AUSGANGSTEXT:
OP / Narkose

Vor einem operativen Eingriff erhebt ein Narkosearzt der Abteilung in einem ausführlichen Aufklärungsgespräch mit dem Patienten zunächst die Krankengeschichte und berät zu möglichen Anästhesieverfahren und der anschließenden Überwachung. Auch über Risiken und Nebenwirkungen erhält jeder Patient ausführliche Informationen.

Teil der OP-Vorbereitung ist auch das "Patient Blood Management" – ein Konzept, das zur Reduzierung von OP-Risiken beiträgt und eine individuell angepasste Gabe von Blutkonserven ermöglicht. Bitte äußern Sie in diesem Gespräch alle Fragen und eventuellen Sorgen.

Wir bieten das gesamte Spektrum moderner Anästhesieverfahren an. Hierzu gehören:

Inhalationsanästhesien (Vollnarkose unter Verwendung von Narkosegasen)
Intravenöse Anästhesien (Vollnarkose mit Hilfe injizierbarer Schlafmittel)
Spinal- und Epiduralanästhesie (Rückenmarksnahe Leitungsanästhesie)
Periphere Nervenblockaden unter Verwendung der schonenden Ultraschalltechnik

Die Vollnarkose

Heutige Narkosemittel sind sehr gut verträglich. Nebenwirkungen wie Übelkeit nach dem Erwachen treten daher seltener auf. Während der Vollnarkose ist der Patient im Tiefschlaf. Die Narkose wird dabei entweder durch ein Narkosegas oder über die Vene verabreichte Medikamente aufrechterhalten.

VORLIEGENDES MATERIAL:
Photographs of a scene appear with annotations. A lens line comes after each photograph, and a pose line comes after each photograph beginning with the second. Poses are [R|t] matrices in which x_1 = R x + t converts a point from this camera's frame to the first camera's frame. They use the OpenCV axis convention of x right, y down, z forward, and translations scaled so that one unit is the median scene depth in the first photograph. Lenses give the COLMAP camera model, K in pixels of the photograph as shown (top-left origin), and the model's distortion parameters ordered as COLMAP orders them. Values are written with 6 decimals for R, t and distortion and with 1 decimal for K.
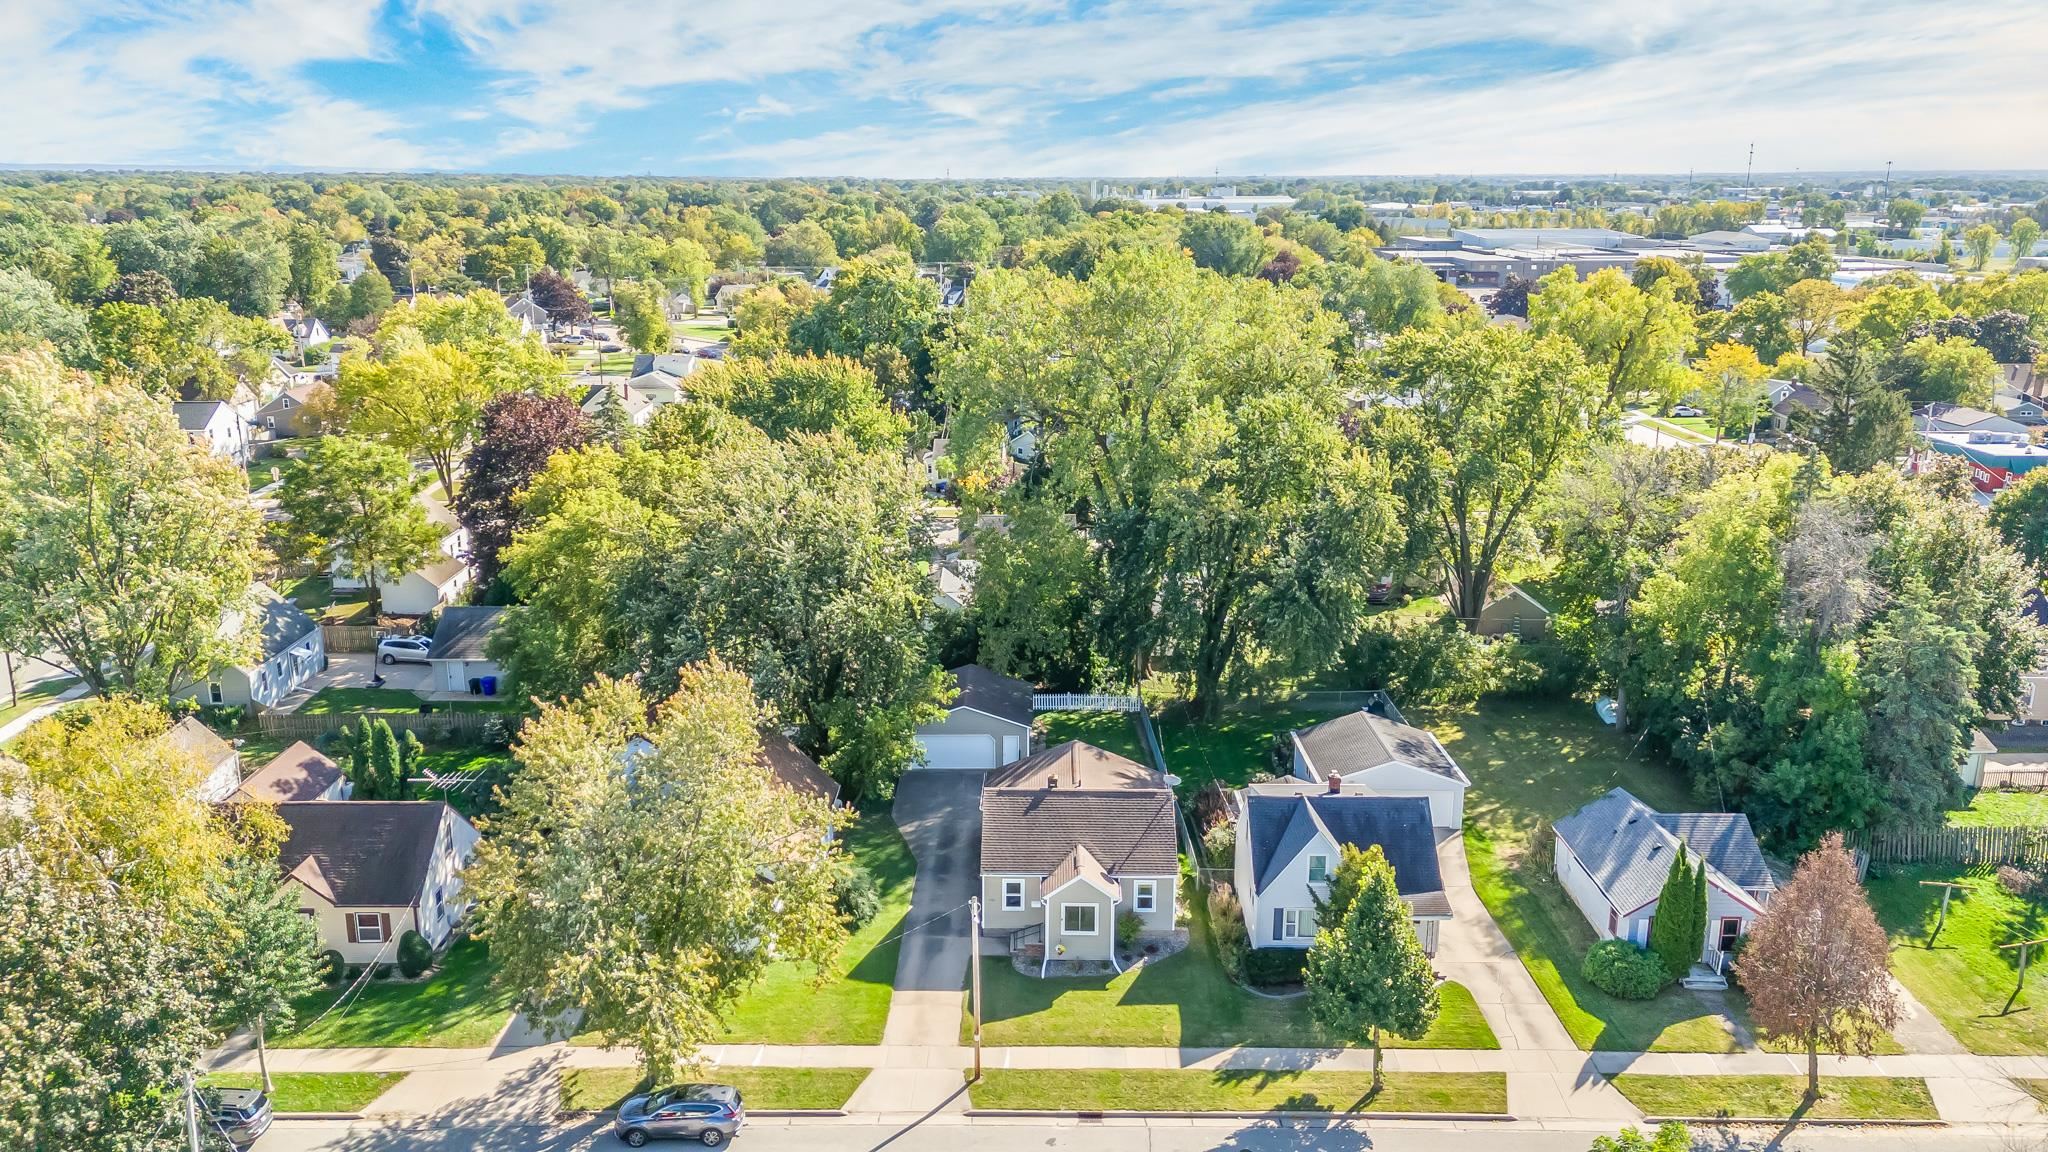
lens RADIAL K [[1516.2, 0, 1027.7], [0, 1516.2, 559.8], [0, 0, 1]] dist [0.095193, -0.096310]
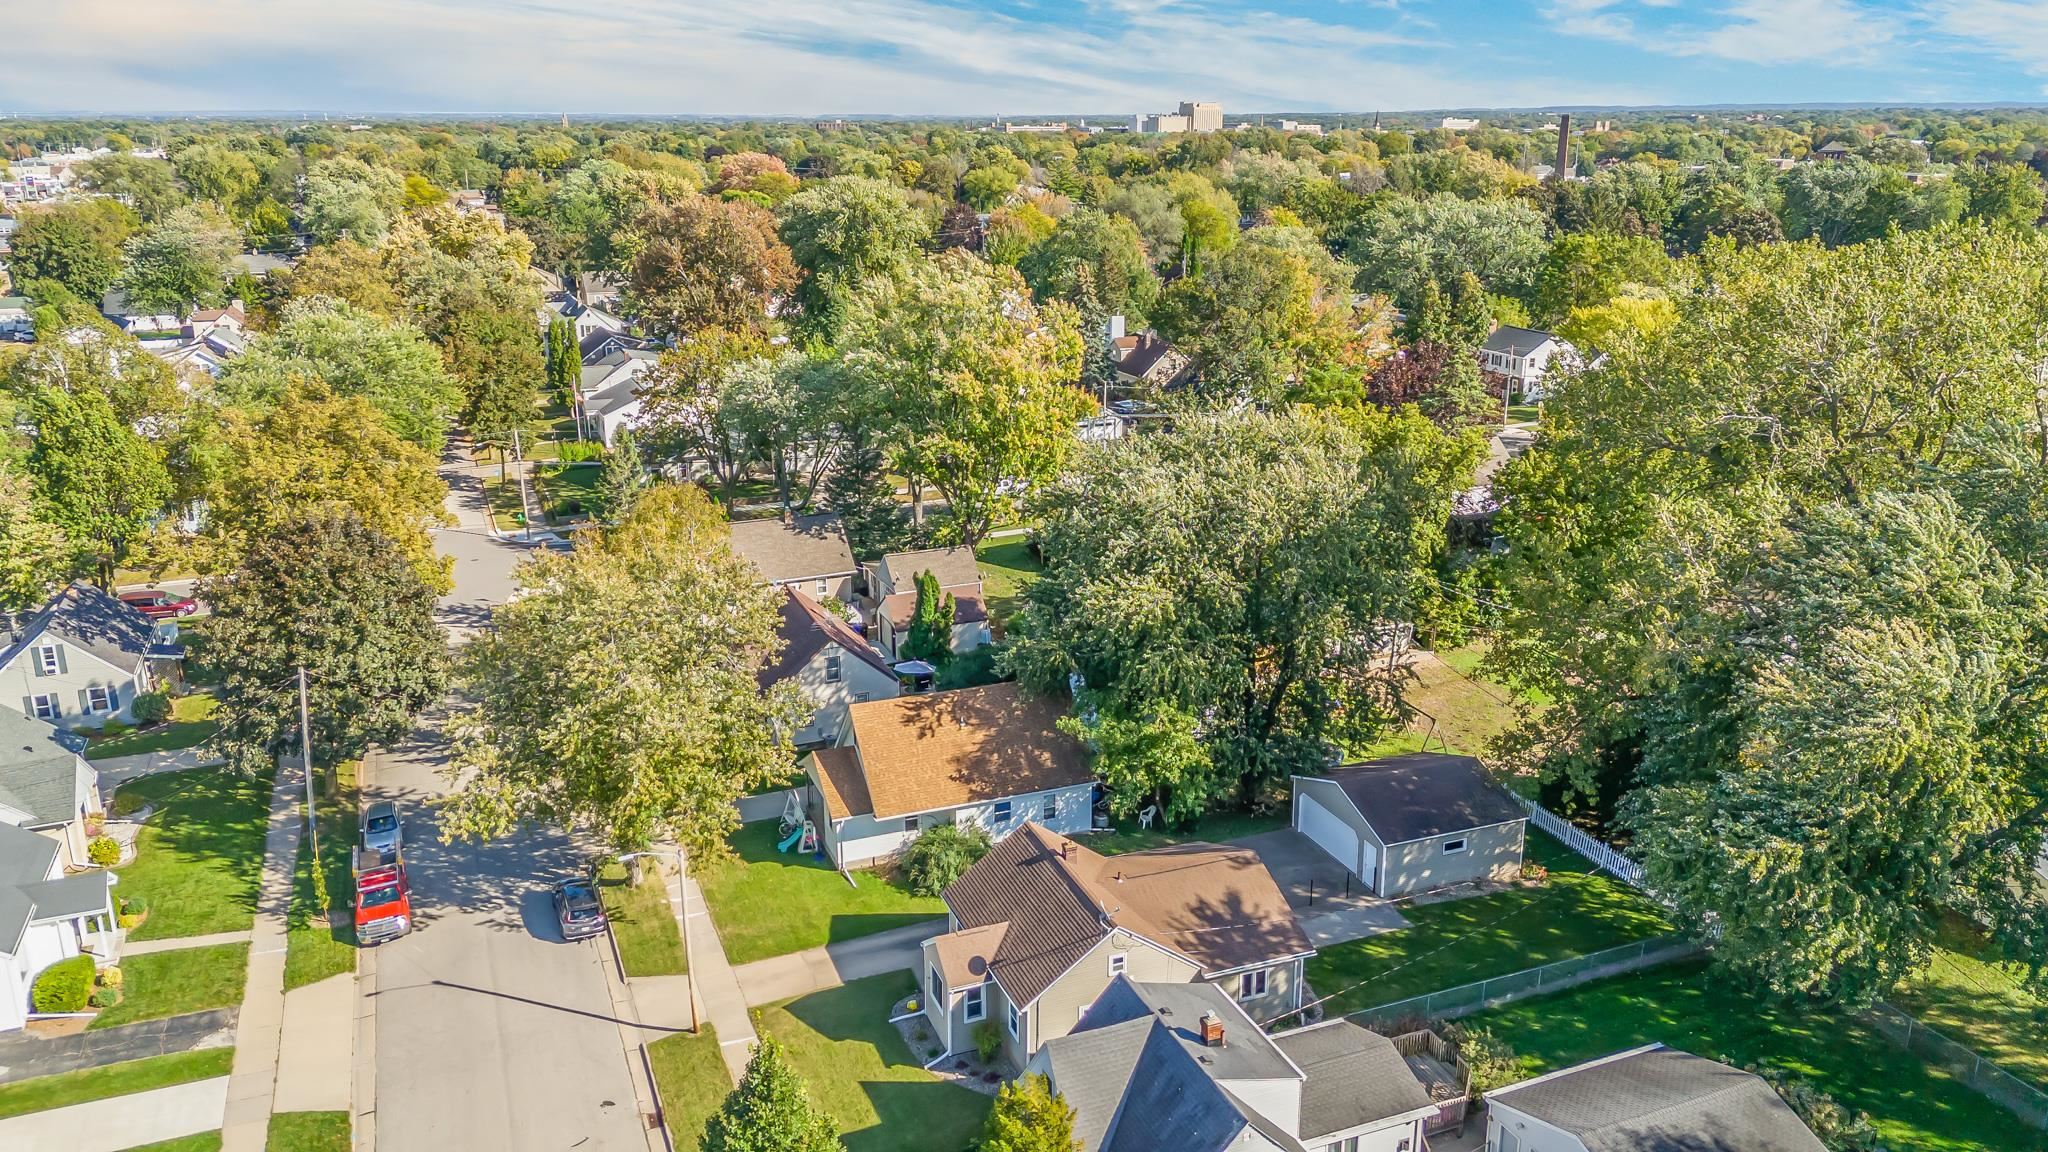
lens RADIAL K [[1516.2, 0, 1027.7], [0, 1516.2, 559.8], [0, 0, 1]] dist [0.095193, -0.096310]
pose [[0.378415, 0.262396, -0.887666, 0.762478], [-0.231045, 0.955401, 0.183924, -0.165198], [0.896337, 0.135491, 0.422163, 0.662495]]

FRAGEN ZUM TEXT:
**a)** Kannst du den Ausgangstext von "Wir bieten das" bis einschließlich "Verwendung von Narkosegasen)" noch einmal wiedergeben und dabei "Spektrum" gegen "Angebot" tauschen?
**b)** Welches Konzept gehört laut Ausgangstext ebenfalls zur OP-Vorbereitung?

DIE LÖSUNGEN:
**a)**
Wir bieten das gesamte Angebot moderner Anästhesieverfahren an. Hierzu gehören:

Inhalationsanästhesien (Vollnarkose unter Verwendung von Narkosegasen)

**b)** Das "Patient Blood Management".